Worthy responded to the letter stating that De Bruyn and Anthony had not yet signed any contracts, however, confirmed that Anthony would be working at Worthy from October 2020. De Bruyn and Anthony also indicated that they viewed the restraint as unfair and unreasonable and indicated their intention to oppose any attempt to enforce it. Trendy then made a further demand to De Bruyn and Anthony to abide by the restraint and followed up on two occasions with their attorneys. Trendy received no response.
Trendy approached the LC on an urgent basis to enforce the restraint of trade against De Bruyn and Anthony.
LC's evaluation
The only factual dispute in determining whether the restraint was breached was whether Worthy's premises fell within the geographical scope of the restraint. Worthy's premises is 9.91km from Trendy's premises, measured along a straight line from Trendy's premises to Worthy's premises (i.e. 'as the crow flies'). Trendy supported this contention by providing a Google maps measurement which indicated the distance on a straight line between the premises. Worthy argued that the distance between the premises was actually 13.1km. Worthy provided no evidence for this contention which was apparently based on the distance by road between the premises. This contention was not included in Worthy's answering affidavit and no indication was made as to which route between the premises was used.
The LC considered the ordinary meaning of "radius" which is "a circular area of which the extent is measured by the length of the radius of the circle which bounds it". The LC found that the distance between the premises by road would be more than 9.91km, unless there was a road which followed a direct line between the premises. There was no evidence that the shortest route was more than 10km.
The LC considered case law in which it was held that the actual distance that had to be travelled was the correct method to measure the distance. The LC distinguished this matter from the case law considered and held that the most practical approach in determining the geographical scope of a restraint when "radius" is used is to use the ordinary meaning of an area defined by a radius from a specific point. The LC held further that this was the intention of the parties when the term "radius" was used.
De Bruyn and Anthony also argued that the geographical scope was vague because of the reference to "any location at which you rendered services during the prescribed period". They argued that the training sessions that were provided at different locations was part of the services rendered. The LC held that it was clear that the services intended to be protected were the services rendered to clients, therefore the training was not considered part of the services rendered and there was no evidence that they worked at any other premises.
De Bruyn and Anthony further argued that the restraint was unreasonable. However, the LC dismissed this argument because there was no evidence provided and without evidence a court cannot mero motu assess whether the restraint strikes the appropriate balance between an employer's right to enforce a restraint and the employee's freedom to choose their occupation.

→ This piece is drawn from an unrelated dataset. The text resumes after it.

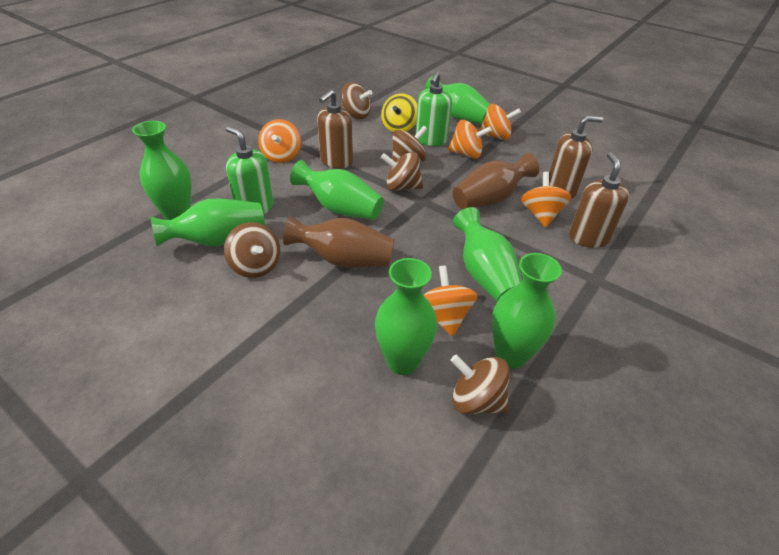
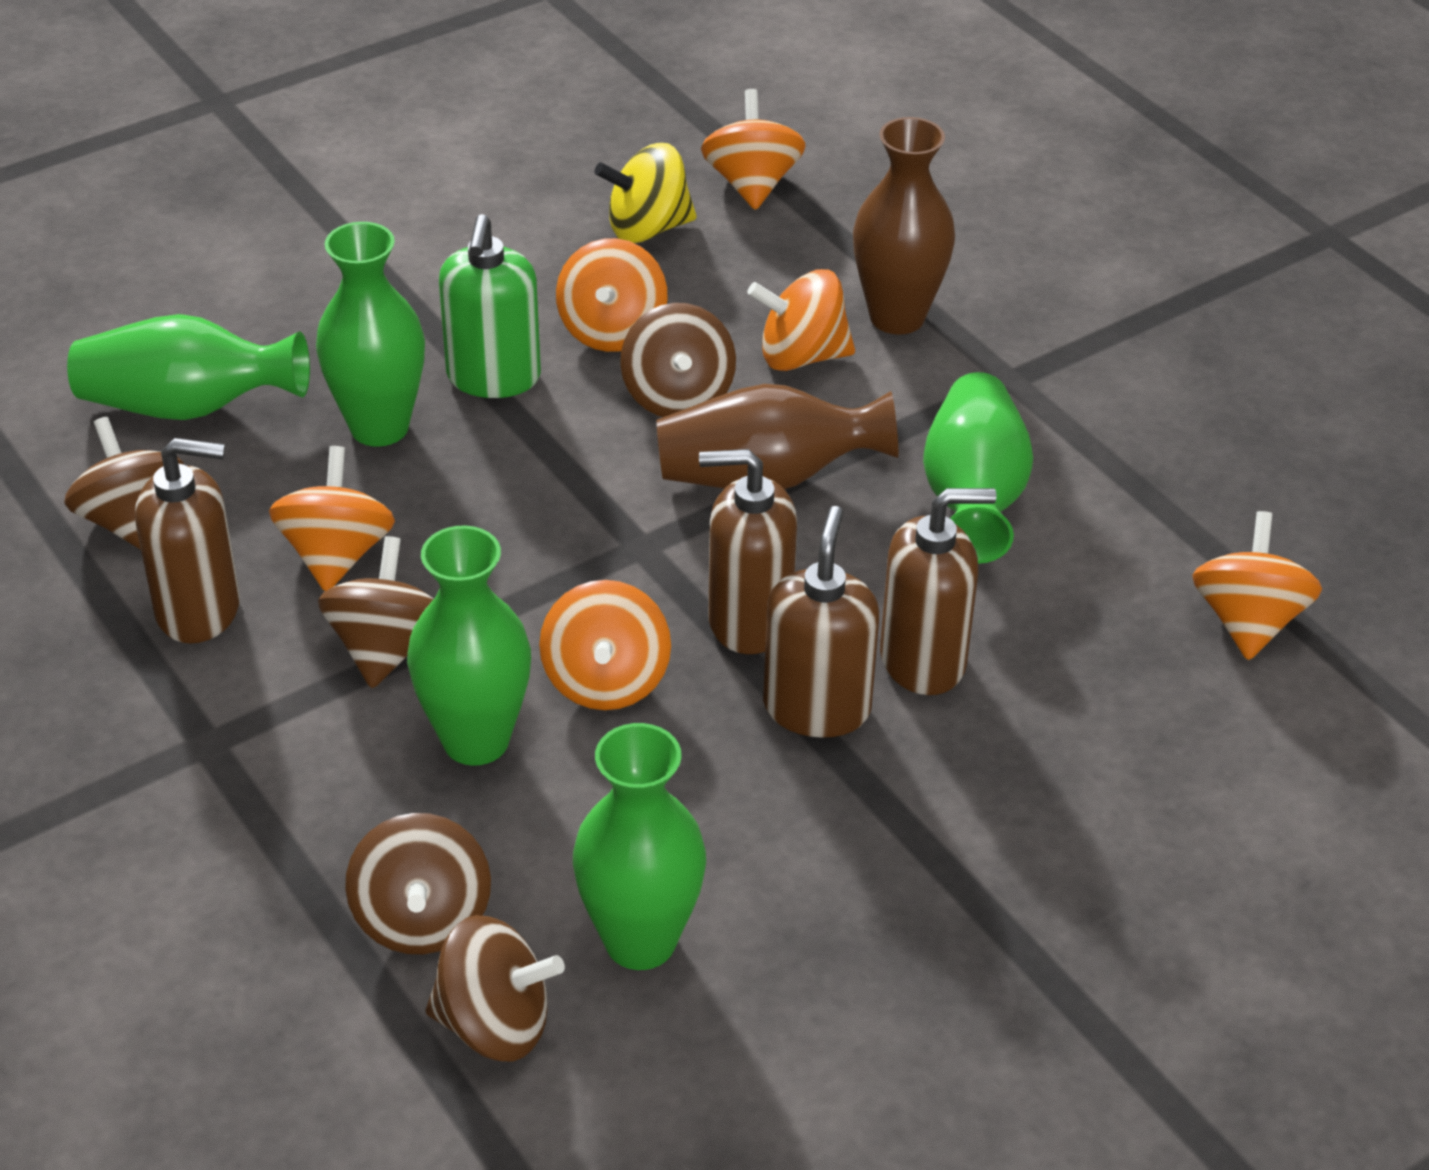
brown soap dispenser: 3 -> 4
green soap dispenser: 2 -> 1
green vase: 7 -> 5
orange spinning top: 5 -> 6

The LC held that De Bruyn and Anthony were in breach of their restraint of trade agreements because Worthy's premises fell within the 10km radius and the interdict was granted.
Importance of the case
When a restraint of trade agreement uses "radius" as a measurement for the geographical scope of the restraint, the ordinary meaning of "radius" must be applied as opposed to the actual distance which would be travelled by road. The ordinary meaning of "radius" requires the geographical scope to be determined by the distance between the premises in a straight line.